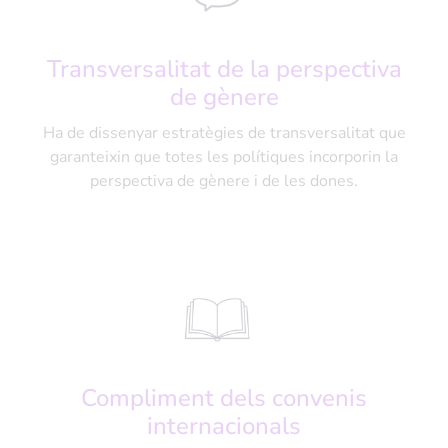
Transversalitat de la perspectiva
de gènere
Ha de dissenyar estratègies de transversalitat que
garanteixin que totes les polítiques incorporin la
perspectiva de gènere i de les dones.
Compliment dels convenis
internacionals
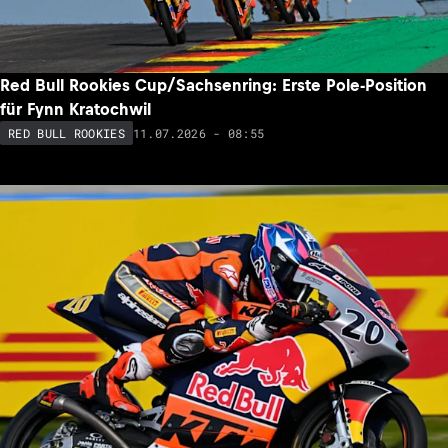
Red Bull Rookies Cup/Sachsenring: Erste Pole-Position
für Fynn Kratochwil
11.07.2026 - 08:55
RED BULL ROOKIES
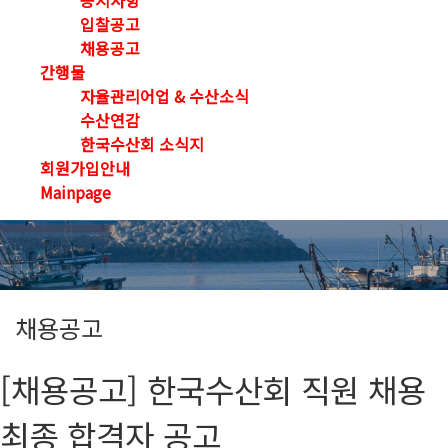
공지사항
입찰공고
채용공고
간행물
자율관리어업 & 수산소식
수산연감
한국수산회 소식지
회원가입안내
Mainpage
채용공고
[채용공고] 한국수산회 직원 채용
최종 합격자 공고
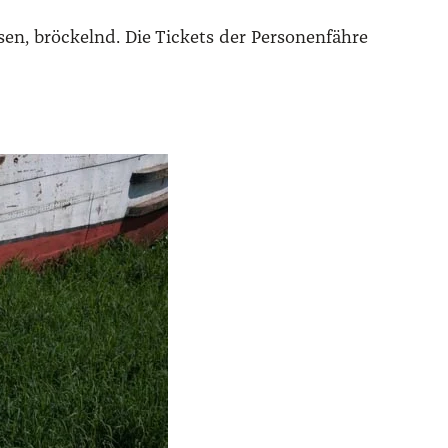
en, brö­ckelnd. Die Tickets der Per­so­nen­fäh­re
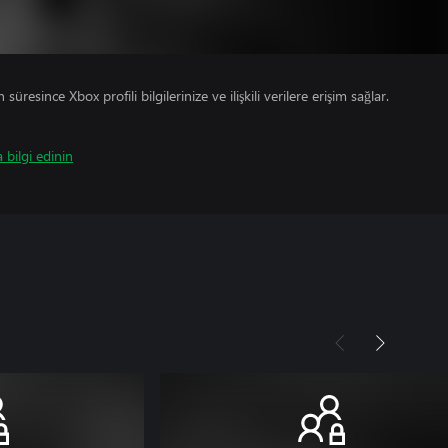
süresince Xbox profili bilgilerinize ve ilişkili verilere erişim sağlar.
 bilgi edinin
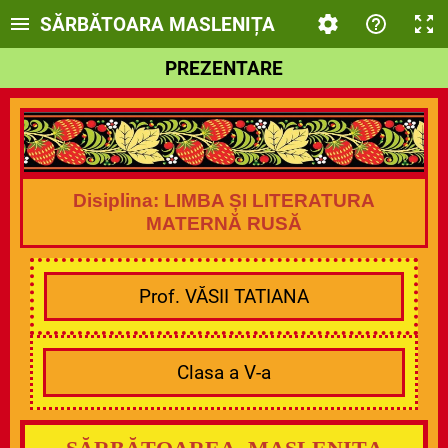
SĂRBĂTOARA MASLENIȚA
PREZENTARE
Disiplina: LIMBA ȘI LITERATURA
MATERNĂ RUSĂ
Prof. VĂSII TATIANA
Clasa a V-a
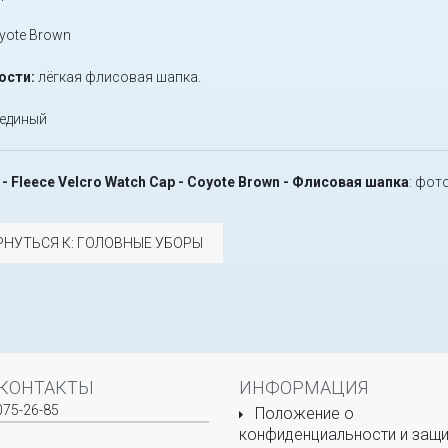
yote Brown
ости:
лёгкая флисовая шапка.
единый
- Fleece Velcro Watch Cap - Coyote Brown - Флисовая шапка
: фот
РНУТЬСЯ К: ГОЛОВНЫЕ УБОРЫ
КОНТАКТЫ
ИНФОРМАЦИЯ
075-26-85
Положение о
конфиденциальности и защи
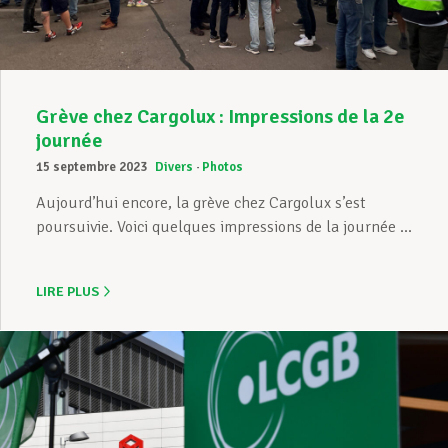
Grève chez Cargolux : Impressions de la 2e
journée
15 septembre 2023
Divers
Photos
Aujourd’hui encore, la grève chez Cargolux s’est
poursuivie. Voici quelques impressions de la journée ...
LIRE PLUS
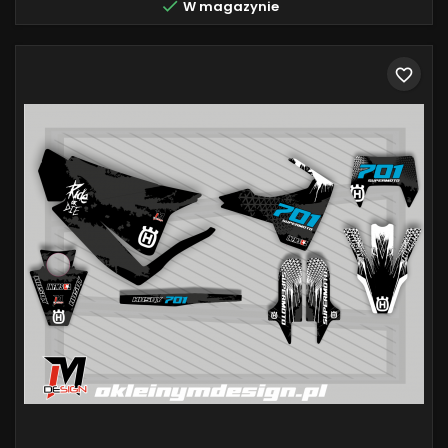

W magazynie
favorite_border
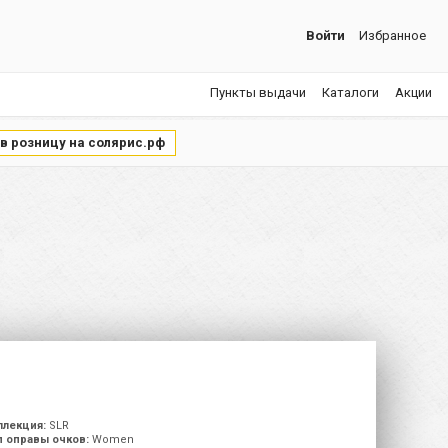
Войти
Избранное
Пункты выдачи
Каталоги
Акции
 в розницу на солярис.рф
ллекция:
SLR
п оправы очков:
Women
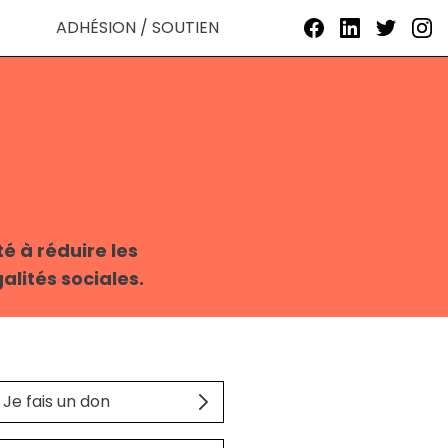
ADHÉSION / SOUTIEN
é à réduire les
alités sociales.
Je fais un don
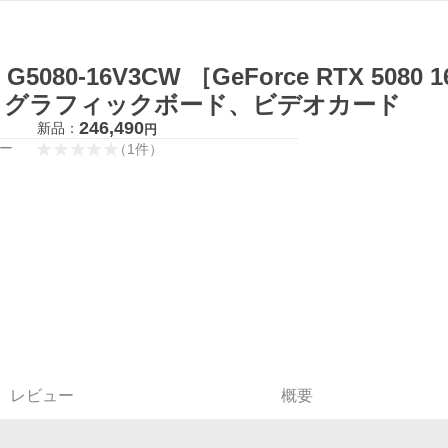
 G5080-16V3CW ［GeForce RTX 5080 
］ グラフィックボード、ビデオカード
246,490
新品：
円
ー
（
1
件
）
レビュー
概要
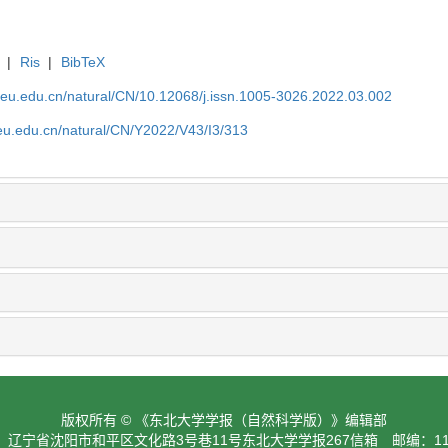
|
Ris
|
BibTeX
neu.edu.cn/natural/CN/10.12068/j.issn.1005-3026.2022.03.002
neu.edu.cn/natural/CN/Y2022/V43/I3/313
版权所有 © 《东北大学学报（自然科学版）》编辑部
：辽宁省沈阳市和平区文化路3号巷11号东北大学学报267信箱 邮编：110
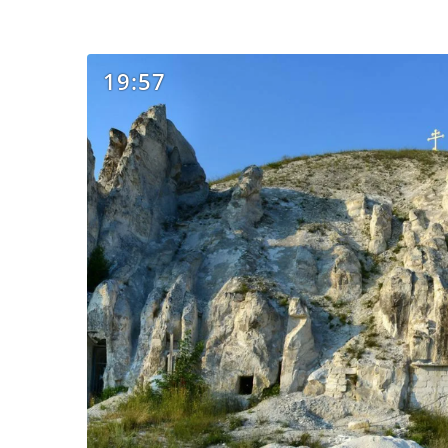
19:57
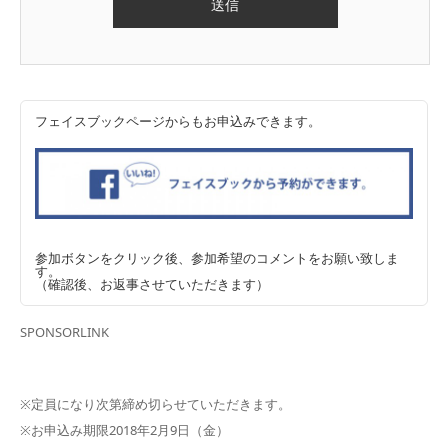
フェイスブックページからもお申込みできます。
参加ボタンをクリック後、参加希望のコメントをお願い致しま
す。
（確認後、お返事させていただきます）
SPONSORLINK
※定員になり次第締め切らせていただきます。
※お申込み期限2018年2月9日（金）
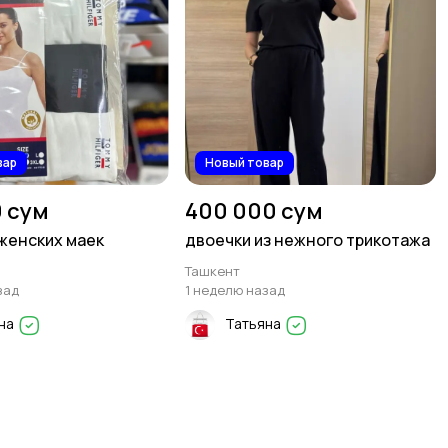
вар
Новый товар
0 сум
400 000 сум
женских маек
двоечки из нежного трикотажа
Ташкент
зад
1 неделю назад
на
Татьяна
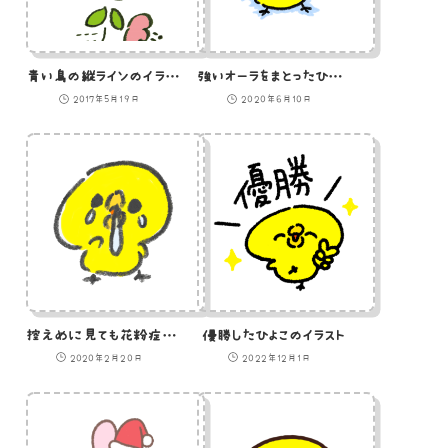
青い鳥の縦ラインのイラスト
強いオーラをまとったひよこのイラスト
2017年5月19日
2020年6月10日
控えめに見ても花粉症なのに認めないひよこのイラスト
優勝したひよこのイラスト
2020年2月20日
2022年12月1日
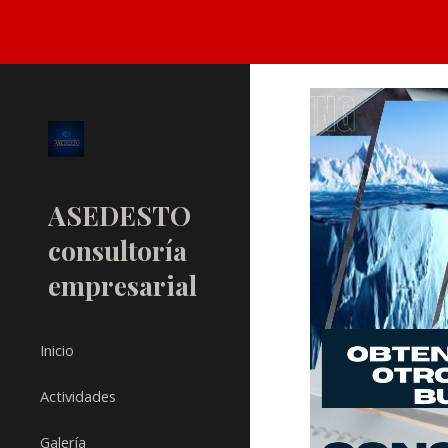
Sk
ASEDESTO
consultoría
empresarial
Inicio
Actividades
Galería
· · · · ·
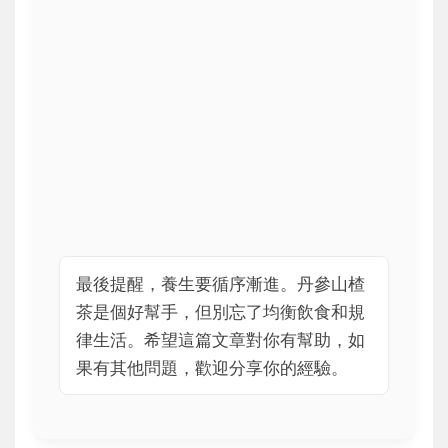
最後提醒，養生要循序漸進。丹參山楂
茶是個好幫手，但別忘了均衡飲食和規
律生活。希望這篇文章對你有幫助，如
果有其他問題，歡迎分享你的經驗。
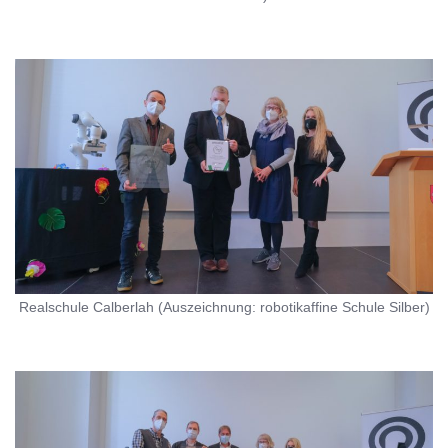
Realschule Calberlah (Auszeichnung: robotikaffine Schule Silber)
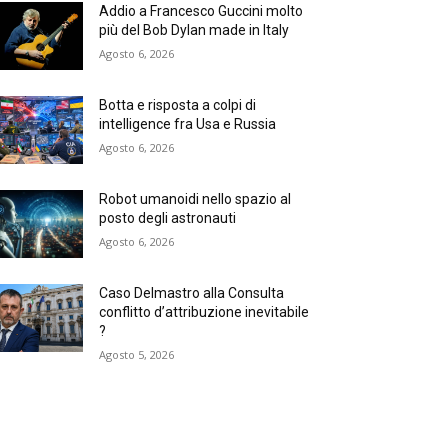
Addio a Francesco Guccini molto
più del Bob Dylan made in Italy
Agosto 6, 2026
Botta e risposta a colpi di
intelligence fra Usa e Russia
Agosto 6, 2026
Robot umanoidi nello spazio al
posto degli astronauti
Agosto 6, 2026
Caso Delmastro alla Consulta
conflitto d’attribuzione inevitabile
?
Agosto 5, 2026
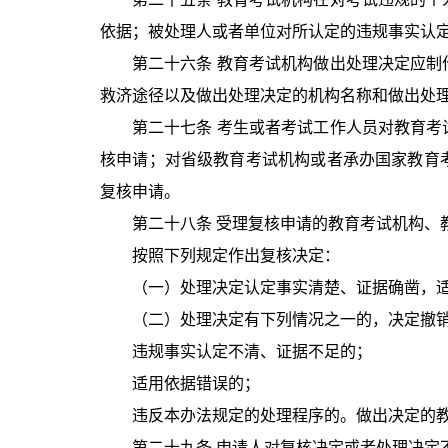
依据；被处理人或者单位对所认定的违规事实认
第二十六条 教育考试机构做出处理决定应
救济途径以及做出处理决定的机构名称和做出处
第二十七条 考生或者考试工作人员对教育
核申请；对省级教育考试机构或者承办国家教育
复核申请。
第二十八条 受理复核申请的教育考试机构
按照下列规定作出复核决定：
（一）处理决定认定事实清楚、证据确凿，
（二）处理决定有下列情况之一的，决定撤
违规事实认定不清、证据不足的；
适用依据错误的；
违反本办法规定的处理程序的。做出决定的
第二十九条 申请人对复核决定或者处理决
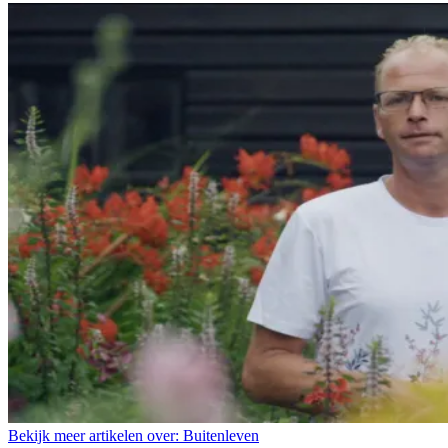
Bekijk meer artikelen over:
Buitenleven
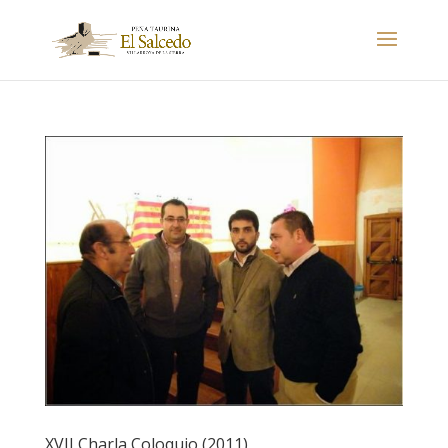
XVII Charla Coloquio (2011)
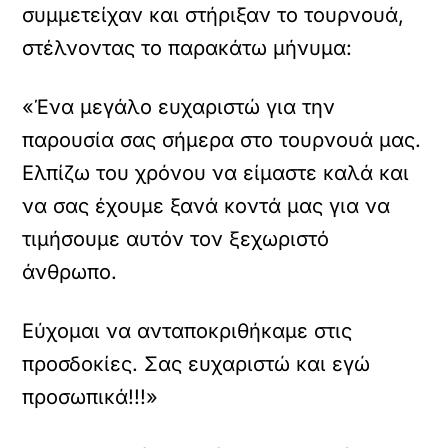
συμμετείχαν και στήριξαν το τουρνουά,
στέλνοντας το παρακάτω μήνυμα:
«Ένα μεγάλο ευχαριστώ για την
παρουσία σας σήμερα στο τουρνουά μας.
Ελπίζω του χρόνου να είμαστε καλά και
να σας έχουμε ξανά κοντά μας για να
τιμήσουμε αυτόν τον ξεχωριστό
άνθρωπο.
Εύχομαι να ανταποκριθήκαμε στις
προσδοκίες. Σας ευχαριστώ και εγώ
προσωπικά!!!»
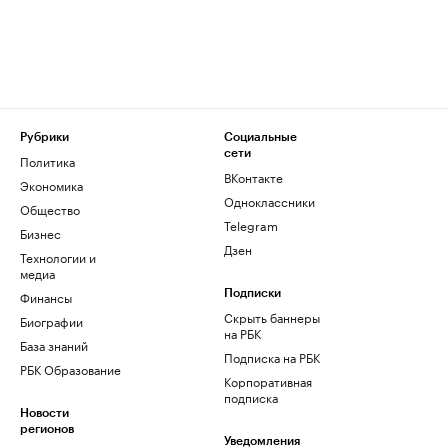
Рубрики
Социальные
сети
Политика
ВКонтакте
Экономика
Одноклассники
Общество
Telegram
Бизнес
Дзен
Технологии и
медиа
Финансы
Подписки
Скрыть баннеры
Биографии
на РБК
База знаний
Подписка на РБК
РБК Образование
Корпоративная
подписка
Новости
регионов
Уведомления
· · · · ·
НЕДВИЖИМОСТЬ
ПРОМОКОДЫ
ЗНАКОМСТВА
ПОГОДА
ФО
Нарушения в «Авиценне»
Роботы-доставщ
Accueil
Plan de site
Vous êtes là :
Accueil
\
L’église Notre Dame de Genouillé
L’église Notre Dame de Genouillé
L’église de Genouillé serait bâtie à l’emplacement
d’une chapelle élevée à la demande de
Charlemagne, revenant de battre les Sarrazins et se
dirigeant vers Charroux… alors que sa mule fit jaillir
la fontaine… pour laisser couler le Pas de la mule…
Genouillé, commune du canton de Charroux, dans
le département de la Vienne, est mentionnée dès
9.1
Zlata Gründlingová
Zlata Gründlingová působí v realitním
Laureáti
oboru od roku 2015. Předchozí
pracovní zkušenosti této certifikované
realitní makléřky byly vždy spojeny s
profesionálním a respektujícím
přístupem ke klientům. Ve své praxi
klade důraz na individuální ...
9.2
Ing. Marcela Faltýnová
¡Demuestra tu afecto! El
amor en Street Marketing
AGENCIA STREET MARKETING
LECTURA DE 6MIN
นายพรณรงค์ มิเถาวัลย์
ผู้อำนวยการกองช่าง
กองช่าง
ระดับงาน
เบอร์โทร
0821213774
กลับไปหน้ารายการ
· · · · ·
◆ Try it ◆
Format everything from the line containing "Transversalitat de la perspectiva" down to the line containing "конфиденциальности и защи" as a Markdown table with two columns, Number and Line, giving each line its own numbered row. Skip blank lines and leave the pictures out.

◆ Output below ◆
| Number | Line |
|---|---|
| 1 | Transversalitat de la perspectiva |
| 2 | de gènere |
| 3 | Ha de dissenyar estratègies de transversalitat que |
| 4 | garanteixin que totes les polítiques incorporin la |
| 5 | perspectiva de gènere i de les dones. |
| 6 | Compliment dels convenis |
| 7 | internacionals |
| 8 | Red Bull Rookies Cup/Sachsenring: Erste Pole-Position |
| 9 | für Fynn Kratochwil |
| 10 | 11.07.2026 - 08:55 |
| 11 | RED BULL ROOKIES |
| 12 | 공지사항 |
| 13 | 입찰공고 |
| 14 | 채용공고 |
| 15 | 간행물 |
| 16 | 자율관리어업 & 수산소식 |
| 17 | 수산연감 |
| 18 | 한국수산회 소식지 |
| 19 | 회원가입안내 |
| 20 | Mainpage |
| 21 | 채용공고 |
| 22 | [채용공고] 한국수산회 직원 채용 |
| 23 | 최종 합격자 공고 |
| 24 | en, brö­ckelnd. Die Tickets der Per­so­nen­fäh­re |
| 25 | süresince Xbox profili bilgilerinize ve ilişkili verilere erişim sağlar. |
| 26 |  bilgi edinin |
| 27 | SĂRBĂTOARA MASLENIȚA |
| 28 | PREZENTARE |
| 29 | Disiplina: LIMBA ȘI LITERATURA |
| 30 | MATERNĂ RUSĂ |
| 31 | Prof. VĂSII TATIANA |
| 32 | Clasa a V-a |
| 33 | yote Brown |
| 34 | ости: |
| 35 | лёгкая флисовая шапка. |
| 36 | единый |
| 37 | - Fleece Velcro Watch Cap - Coyote Brown - Флисовая шапка |
| 38 | : фот |
| 39 | РНУТЬСЯ К: ГОЛОВНЫЕ УБОРЫ |
| 40 | КОНТАКТЫ |
| 41 | ИНФОРМАЦИЯ |
| 42 | 075-26-85 |
| 43 | Положение о |
| 44 | конфиденциальности и защи |